Task to carry out:
I need the records below retyped exactly.

----

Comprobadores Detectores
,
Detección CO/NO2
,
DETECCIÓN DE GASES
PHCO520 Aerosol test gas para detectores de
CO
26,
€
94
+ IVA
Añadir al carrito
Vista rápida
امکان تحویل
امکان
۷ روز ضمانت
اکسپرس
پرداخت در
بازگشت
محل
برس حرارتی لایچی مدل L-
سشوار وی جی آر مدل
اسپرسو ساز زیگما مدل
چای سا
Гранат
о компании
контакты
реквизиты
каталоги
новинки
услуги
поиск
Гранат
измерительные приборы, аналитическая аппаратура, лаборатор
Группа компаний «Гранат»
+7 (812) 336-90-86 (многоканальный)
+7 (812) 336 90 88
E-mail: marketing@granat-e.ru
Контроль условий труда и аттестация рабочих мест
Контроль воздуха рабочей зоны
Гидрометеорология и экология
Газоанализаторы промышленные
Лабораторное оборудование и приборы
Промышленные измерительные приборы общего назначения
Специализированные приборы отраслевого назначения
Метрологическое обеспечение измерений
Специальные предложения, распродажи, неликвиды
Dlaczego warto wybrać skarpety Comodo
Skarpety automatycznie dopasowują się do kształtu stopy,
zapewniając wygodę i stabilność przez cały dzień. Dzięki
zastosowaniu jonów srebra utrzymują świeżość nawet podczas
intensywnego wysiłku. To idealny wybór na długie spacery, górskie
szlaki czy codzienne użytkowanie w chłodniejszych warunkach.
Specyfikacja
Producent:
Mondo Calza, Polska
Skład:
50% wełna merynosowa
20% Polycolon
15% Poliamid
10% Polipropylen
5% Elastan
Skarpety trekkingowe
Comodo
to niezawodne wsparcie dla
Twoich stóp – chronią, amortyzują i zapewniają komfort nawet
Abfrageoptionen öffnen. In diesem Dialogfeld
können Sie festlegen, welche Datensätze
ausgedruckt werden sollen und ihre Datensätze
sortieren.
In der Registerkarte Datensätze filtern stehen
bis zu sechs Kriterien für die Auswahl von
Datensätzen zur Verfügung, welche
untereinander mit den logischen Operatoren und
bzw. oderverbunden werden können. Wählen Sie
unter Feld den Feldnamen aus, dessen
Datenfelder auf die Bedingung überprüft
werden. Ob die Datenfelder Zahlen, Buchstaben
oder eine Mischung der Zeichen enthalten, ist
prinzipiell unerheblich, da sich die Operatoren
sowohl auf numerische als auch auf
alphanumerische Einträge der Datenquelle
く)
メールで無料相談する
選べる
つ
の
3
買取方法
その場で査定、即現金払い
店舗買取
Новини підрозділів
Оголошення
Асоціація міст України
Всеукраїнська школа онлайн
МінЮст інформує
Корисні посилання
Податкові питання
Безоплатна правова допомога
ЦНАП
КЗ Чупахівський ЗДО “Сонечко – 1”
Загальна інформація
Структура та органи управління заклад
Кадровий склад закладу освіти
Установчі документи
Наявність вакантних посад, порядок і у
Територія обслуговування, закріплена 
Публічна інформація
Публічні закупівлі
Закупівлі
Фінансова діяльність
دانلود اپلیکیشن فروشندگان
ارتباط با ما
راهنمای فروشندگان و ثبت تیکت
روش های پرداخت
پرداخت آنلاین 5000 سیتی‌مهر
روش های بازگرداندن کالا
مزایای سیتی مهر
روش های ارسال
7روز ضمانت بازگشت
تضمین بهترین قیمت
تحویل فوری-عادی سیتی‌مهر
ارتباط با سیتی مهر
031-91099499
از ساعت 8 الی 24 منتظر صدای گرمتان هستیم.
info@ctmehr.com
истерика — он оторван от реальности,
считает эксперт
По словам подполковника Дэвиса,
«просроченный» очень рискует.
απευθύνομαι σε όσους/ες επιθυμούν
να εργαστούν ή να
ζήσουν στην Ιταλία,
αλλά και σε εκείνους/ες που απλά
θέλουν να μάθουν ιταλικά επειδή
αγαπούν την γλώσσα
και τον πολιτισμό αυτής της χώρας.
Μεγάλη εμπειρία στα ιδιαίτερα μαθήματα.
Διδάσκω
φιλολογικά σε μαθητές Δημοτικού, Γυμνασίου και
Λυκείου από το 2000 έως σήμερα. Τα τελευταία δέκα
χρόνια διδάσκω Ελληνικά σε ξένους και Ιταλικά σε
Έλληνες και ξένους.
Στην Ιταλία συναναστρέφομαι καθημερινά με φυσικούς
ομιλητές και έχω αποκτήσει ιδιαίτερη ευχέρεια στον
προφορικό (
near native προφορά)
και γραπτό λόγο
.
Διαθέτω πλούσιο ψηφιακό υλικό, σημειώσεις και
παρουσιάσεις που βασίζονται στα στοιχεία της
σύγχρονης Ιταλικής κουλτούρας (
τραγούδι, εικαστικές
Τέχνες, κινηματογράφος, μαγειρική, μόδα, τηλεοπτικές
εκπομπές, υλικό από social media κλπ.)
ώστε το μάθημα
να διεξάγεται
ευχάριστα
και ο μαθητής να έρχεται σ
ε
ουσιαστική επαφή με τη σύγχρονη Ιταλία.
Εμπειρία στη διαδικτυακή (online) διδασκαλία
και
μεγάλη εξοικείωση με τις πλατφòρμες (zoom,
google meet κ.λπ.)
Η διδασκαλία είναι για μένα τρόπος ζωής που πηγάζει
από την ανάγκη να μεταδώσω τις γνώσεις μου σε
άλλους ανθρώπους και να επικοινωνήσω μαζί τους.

----

Result:
Comprobadores Detectores
,
Detección CO/NO2
,
DETECCIÓN DE GASES
PHCO520 Aerosol test gas para detectores de
CO
26,
€
94
+ IVA
Añadir al carrito
Vista rápida
امکان تحویل
امکان
۷ روز ضمانت
اکسپرس
پرداخت در
بازگشت
محل
برس حرارتی لایچی مدل L-
سشوار وی جی آر مدل
اسپرسو ساز زیگما مدل
چای سا
Гранат
о компании
контакты
реквизиты
каталоги
новинки
услуги
поиск
Гранат
измерительные приборы, аналитическая аппаратура, лаборатор
Группа компаний «Гранат»
+7 (812) 336-90-86 (многоканальный)
+7 (812) 336 90 88
E-mail: marketing@granat-e.ru
Контроль условий труда и аттестация рабочих мест
Контроль воздуха рабочей зоны
Гидрометеорология и экология
Газоанализаторы промышленные
Лабораторное оборудование и приборы
Промышленные измерительные приборы общего назначения
Специализированные приборы отраслевого назначения
Метрологическое обеспечение измерений
Специальные предложения, распродажи, неликвиды
Dlaczego warto wybrać skarpety Comodo
Skarpety automatycznie dopasowują się do kształtu stopy,
zapewniając wygodę i stabilność przez cały dzień. Dzięki
zastosowaniu jonów srebra utrzymują świeżość nawet podczas
intensywnego wysiłku. To idealny wybór na długie spacery, górskie
szlaki czy codzienne użytkowanie w chłodniejszych warunkach.
Specyfikacja
Producent:
Mondo Calza, Polska
Skład:
50% wełna merynosowa
20% Polycolon
15% Poliamid
10% Polipropylen
5% Elastan
Skarpety trekkingowe
Comodo
to niezawodne wsparcie dla
Twoich stóp – chronią, amortyzują i zapewniają komfort nawet
Abfrageoptionen öffnen. In diesem Dialogfeld
können Sie festlegen, welche Datensätze
ausgedruckt werden sollen und ihre Datensätze
sortieren.
In der Registerkarte Datensätze filtern stehen
bis zu sechs Kriterien für die Auswahl von
Datensätzen zur Verfügung, welche
untereinander mit den logischen Operatoren und
bzw. oderverbunden werden können. Wählen Sie
unter Feld den Feldnamen aus, dessen
Datenfelder auf die Bedingung überprüft
werden. Ob die Datenfelder Zahlen, Buchstaben
oder eine Mischung der Zeichen enthalten, ist
prinzipiell unerheblich, da sich die Operatoren
sowohl auf numerische als auch auf
alphanumerische Einträge der Datenquelle
く)
メールで無料相談する
選べる
つ
の
3
買取方法
その場で査定、即現金払い
店舗買取
Новини підрозділів
Оголошення
Асоціація міст України
Всеукраїнська школа онлайн
МінЮст інформує
Корисні посилання
Податкові питання
Безоплатна правова допомога
ЦНАП
КЗ Чупахівський ЗДО “Сонечко – 1”
Загальна інформація
Структура та органи управління заклад
Кадровий склад закладу освіти
Установчі документи
Наявність вакантних посад, порядок і у
Територія обслуговування, закріплена 
Публічна інформація
Публічні закупівлі
Закупівлі
Фінансова діяльність
دانلود اپلیکیشن فروشندگان
ارتباط با ما
راهنمای فروشندگان و ثبت تیکت
روش های پرداخت
پرداخت آنلاین 5000 سیتی‌مهر
روش های بازگرداندن کالا
مزایای سیتی مهر
روش های ارسال
7روز ضمانت بازگشت
تضمین بهترین قیمت
تحویل فوری-عادی سیتی‌مهر
ارتباط با سیتی مهر
031-91099499
از ساعت 8 الی 24 منتظر صدای گرمتان هستیم.
info@ctmehr.com
истерика — он оторван от реальности,
считает эксперт
По словам подполковника Дэвиса,
«просроченный» очень рискует.
απευθύνομαι σε όσους/ες επιθυμούν
να εργαστούν ή να
ζήσουν στην Ιταλία,
αλλά και σε εκείνους/ες που απλά
θέλουν να μάθουν ιταλικά επειδή
αγαπούν την γλώσσα
και τον πολιτισμό αυτής της χώρας.
Μεγάλη εμπειρία στα ιδιαίτερα μαθήματα.
Διδάσκω
φιλολογικά σε μαθητές Δημοτικού, Γυμνασίου και
Λυκείου από το 2000 έως σήμερα. Τα τελευταία δέκα
χρόνια διδάσκω Ελληνικά σε ξένους και Ιταλικά σε
Έλληνες και ξένους.
Στην Ιταλία συναναστρέφομαι καθημερινά με φυσικούς
ομιλητές και έχω αποκτήσει ιδιαίτερη ευχέρεια στον
προφορικό (
near native προφορά)
και γραπτό λόγο
.
Διαθέτω πλούσιο ψηφιακό υλικό, σημειώσεις και
παρουσιάσεις που βασίζονται στα στοιχεία της
σύγχρονης Ιταλικής κουλτούρας (
τραγούδι, εικαστικές
Τέχνες, κινηματογράφος, μαγειρική, μόδα, τηλεοπτικές
εκπομπές, υλικό από social media κλπ.)
ώστε το μάθημα
να διεξάγεται
ευχάριστα
και ο μαθητής να έρχεται σ
ε
ουσιαστική επαφή με τη σύγχρονη Ιταλία.
Εμπειρία στη διαδικτυακή (online) διδασκαλία
και
μεγάλη εξοικείωση με τις πλατφòρμες (zoom,
google meet κ.λπ.)
Η διδασκαλία είναι για μένα τρόπος ζωής που πηγάζει
από την ανάγκη να μεταδώσω τις γνώσεις μου σε
άλλους ανθρώπους και να επικοινωνήσω μαζί τους.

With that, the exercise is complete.